**PROBLEM TO SOLVE**.
If a record contains a picture, leave the picture out and transcribe everything else exactly.

**GIVEN RECORDS**.
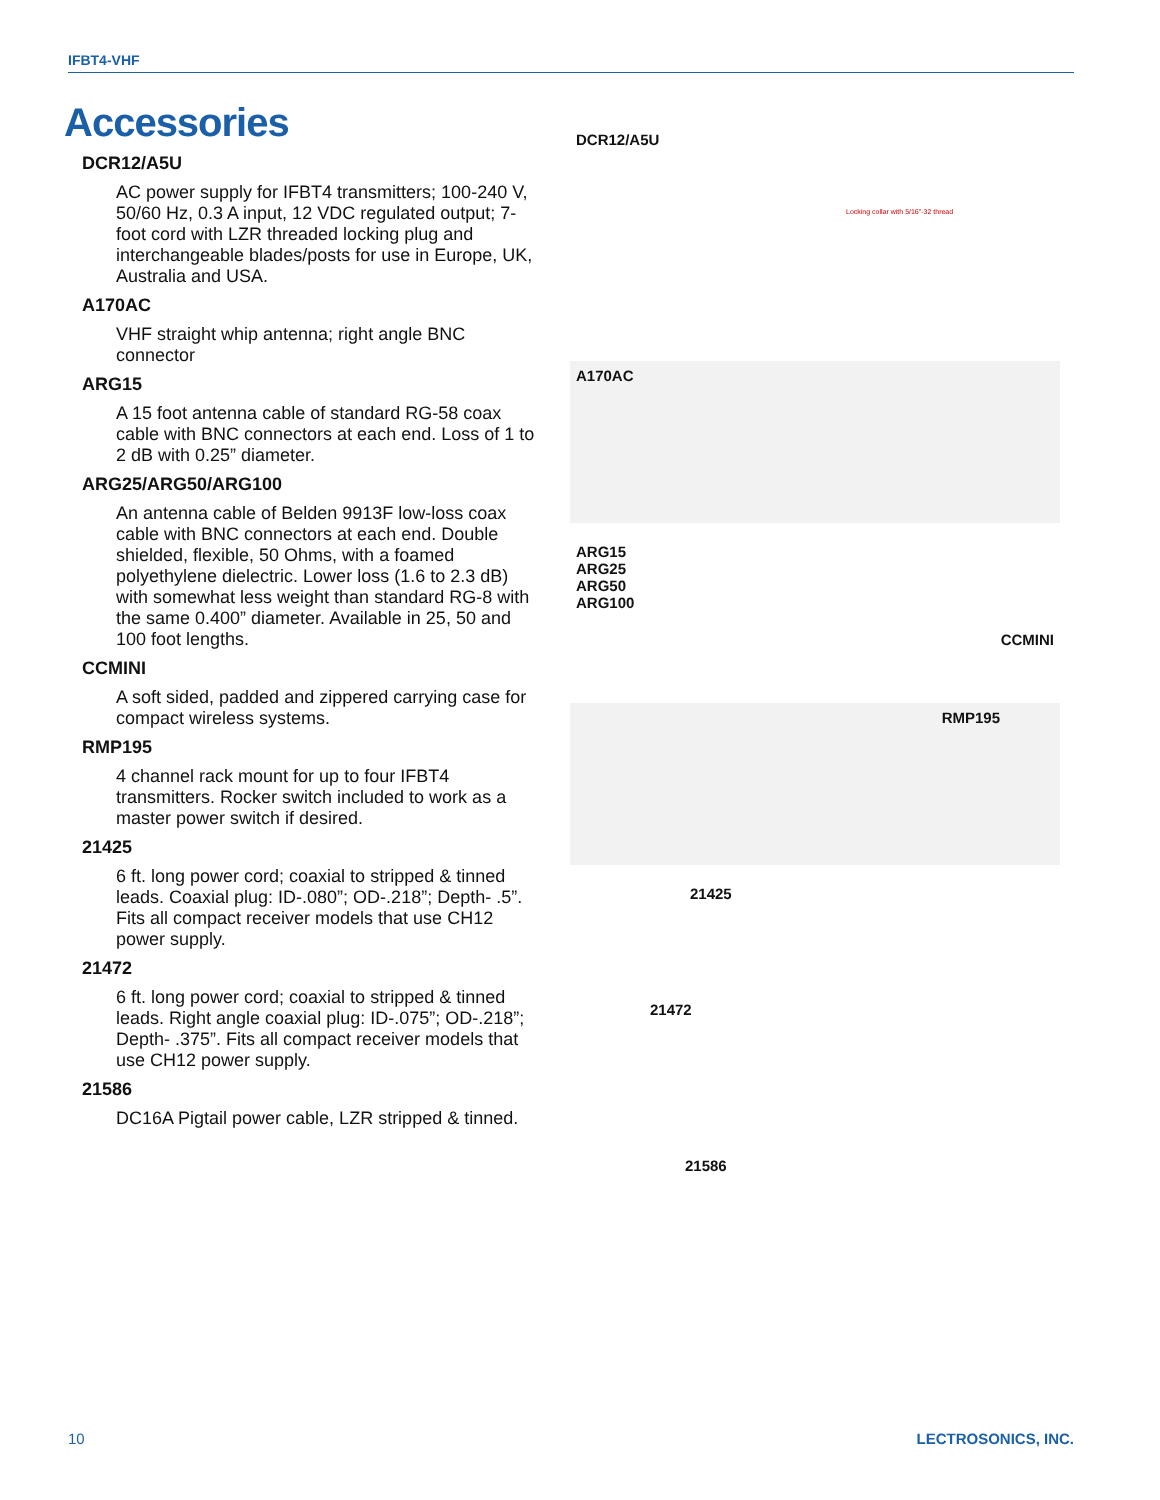IFBT4-VHF
Accessories
DCR12/A5U
AC power supply for IFBT4 transmitters; 100-240 V, 50/60 Hz, 0.3 A input, 12 VDC regulated output; 7-foot cord with LZR threaded locking plug and interchangeable blades/posts for use in Europe, UK, Australia and USA.
A170AC
VHF straight whip antenna; right angle BNC connector
ARG15
A 15 foot antenna cable of standard RG-58 coax cable with BNC connectors at each end. Loss of 1 to 2 dB with 0.25” diameter.
ARG25/ARG50/ARG100
An antenna cable of Belden 9913F low-loss coax cable with BNC connectors at each end. Double shielded, flexible, 50 Ohms, with a foamed polyethylene dielectric. Lower loss (1.6 to 2.3 dB) with somewhat less weight than standard RG-8 with the same 0.400” diameter. Available in 25, 50 and 100 foot lengths.
CCMINI
A soft sided, padded and zippered carrying case for compact wireless systems.
RMP195
4 channel rack mount for up to four IFBT4 transmitters. Rocker switch included to work as a master power switch if desired.
21425
6 ft. long power cord; coaxial to stripped & tinned leads. Coaxial plug: ID-.080”; OD-.218”; Depth- .5”. Fits all compact receiver models that use CH12 power supply.
21472
6 ft. long power cord; coaxial to stripped & tinned leads. Right angle coaxial plug: ID-.075”; OD-.218”; Depth- .375”. Fits all compact receiver models that use CH12 power supply.
21586
DC16A Pigtail power cable, LZR stripped & tinned.
DCR12/A5U
Locking collar with 5/16"-32 thread
A170AC
ARG15
ARG25
ARG50
ARG100
CCMINI
RMP195
21425
21472
21586
10 LECTROSONICS, INC.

**TASK OUTPUT**.
IFBT4-VHF
Accessories
DCR12/A5U
AC power supply for IFBT4 transmitters; 100-240 V, 50/60 Hz, 0.3 A input, 12 VDC regulated output; 7-foot cord with LZR threaded locking plug and interchangeable blades/posts for use in Europe, UK, Australia and USA.
A170AC
VHF straight whip antenna; right angle BNC connector
ARG15
A 15 foot antenna cable of standard RG-58 coax cable with BNC connectors at each end. Loss of 1 to 2 dB with 0.25” diameter.
ARG25/ARG50/ARG100
An antenna cable of Belden 9913F low-loss coax cable with BNC connectors at each end. Double shielded, flexible, 50 Ohms, with a foamed polyethylene dielectric. Lower loss (1.6 to 2.3 dB) with somewhat less weight than standard RG-8 with the same 0.400” diameter. Available in 25, 50 and 100 foot lengths.
CCMINI
A soft sided, padded and zippered carrying case for compact wireless systems.
RMP195
4 channel rack mount for up to four IFBT4 transmitters. Rocker switch included to work as a master power switch if desired.
21425
6 ft. long power cord; coaxial to stripped & tinned leads. Coaxial plug: ID-.080”; OD-.218”; Depth- .5”. Fits all compact receiver models that use CH12 power supply.
21472
6 ft. long power cord; coaxial to stripped & tinned leads. Right angle coaxial plug: ID-.075”; OD-.218”; Depth- .375”. Fits all compact receiver models that use CH12 power supply.
21586
DC16A Pigtail power cable, LZR stripped & tinned.
DCR12/A5U
Locking collar with 5/16"-32 thread
A170AC
ARG15
ARG25
ARG50
ARG100
CCMINI
RMP195
21425
21472
21586
10 LECTROSONICS, INC.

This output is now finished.